11. An IL-21 binding peptide according to any of claims 8 to 10, which comprises the amino acid sequence of SEQ ID No. 1.

12. An IL-21 binding peptide according to any of claims 1 to 7, which peptide comprises the amino acid sequence of SEQ ID No. 16.

13. An IL-21 binding peptide according to any of claims 1 to 7 or claim 12, which peptide comprises the amino acid sequence of SEQ ID No. 13.

14. An IL-21 binding peptide according to claim 12 or claim 13, which comprises the amino acid sequence of SEQ ID No. 10.

15. An IL-21 binding peptide according to any of claims 12 to 14, which comprises the amino acid sequence of SEQ ID No. 9.

16. An IL-21 binding peptide according to any of claims 8 to 15, which IL-21 binding peptide is an anti-IL-21 antibody.

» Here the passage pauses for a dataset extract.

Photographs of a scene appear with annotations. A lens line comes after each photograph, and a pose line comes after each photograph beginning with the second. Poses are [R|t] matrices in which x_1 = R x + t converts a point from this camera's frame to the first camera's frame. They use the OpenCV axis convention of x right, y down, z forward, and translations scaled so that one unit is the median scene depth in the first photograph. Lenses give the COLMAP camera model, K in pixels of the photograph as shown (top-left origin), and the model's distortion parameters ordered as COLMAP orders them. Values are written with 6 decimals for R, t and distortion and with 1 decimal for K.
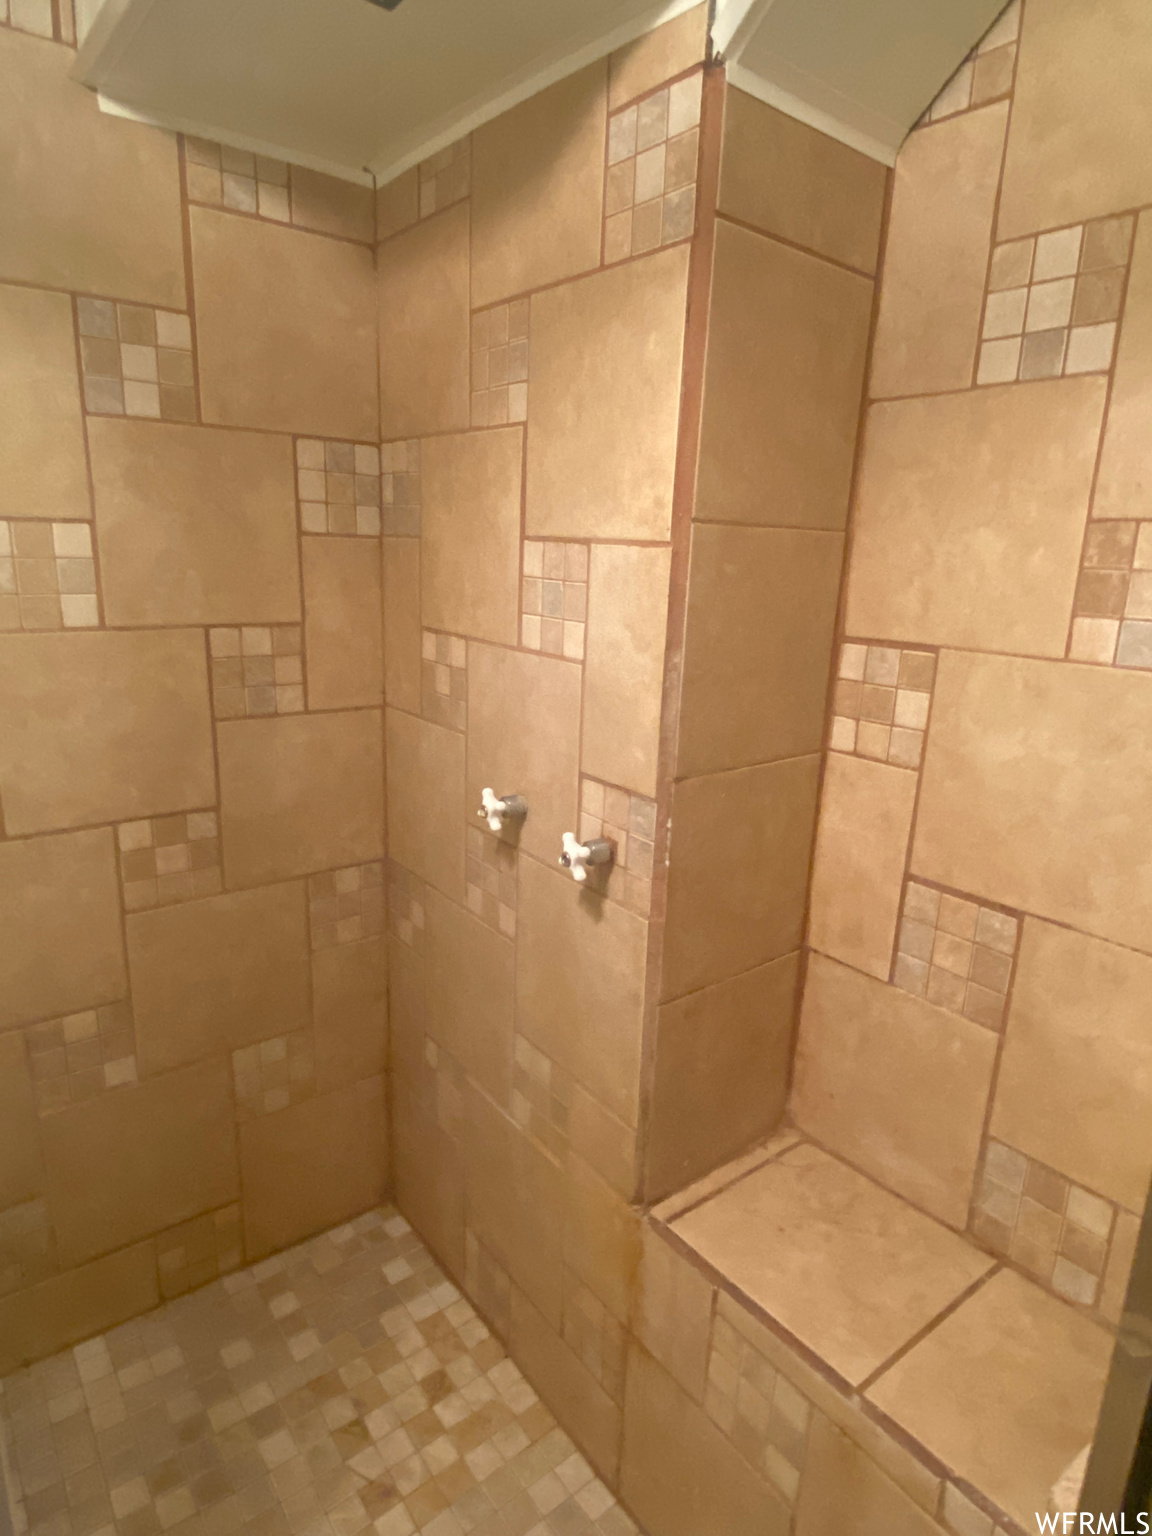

17. An IL-21 binding peptide according to any of claims 1 to 7, which peptide is an anti-IL-21 antibody.

18. A nucleic acid encoding an IL-21 binding peptide according to any of claims 1 to 17.

19. An isolated or recombinant eukaryotic or prokaryotic host cell which produces an IL-21 binding protein according to any of claims 1 to 17.

20. An expression vector comprising a nucleic acid according to claim 18.

21. A pharmaceutical composition comprising an IL-21 binding peptide according to any of claims 1 to 17 and a pharmaceutically acceptable carrier.

22. An IL-21 binding peptide according to any one of claims 1 to 17 for use in therapy.

23. Use of an IL-21 binding peptide according to any one of claims 1 to 17 or a pharmaceutical composition according to claims 21 , for use in treating a disease or disorder, wherein said disease or disorder may be treatable by use of an IL-21 antagonist.

24. Use of an IL-21 binding peptide according to any one of claims 1 to 17 for preparation of a pharmaceutical composition for treating a disease or disorder, wherein said disease or disorder may be treatable by use of an IL-21 antagonist.

25. A method of treating a disease or disorder, wherein said disease or disorder may be treatable by use of an IL-21 antagonist., comprising administering to a subject an IL-21 binding peptide according to any of claims 1 to 17, a pharmaceutical composition according to claim 21 in an amount effective to treat or prevent the disease.

26. An in vitro method for detecting the presence of IL-21 antigen in a sample, which method comprises a) contacting the sample with an IL-21 binding peptide according to any of claims 1 to 17 under conditions that allow for formation of a complex between the IL-21 binding peptide and IL-21 ; and b) detecting the formation of a complex.

27. A kit for detecting the presence of IL-21 antigen in a sample comprising an IL-21 binding peptide according to any of claims 1 to 17.

28. An in vivo method for detecting IL-21 antigen in an subject comprising a) administering an IL-21 binding peptide according to any of claims 1 to 17 under conditions that allow for formation of a complex between the IL-21 binding peptide and IL-21 ; and b) detecting the formed complex.

29. An anti-idiotypic antibody binding to an antibody according to claim 17.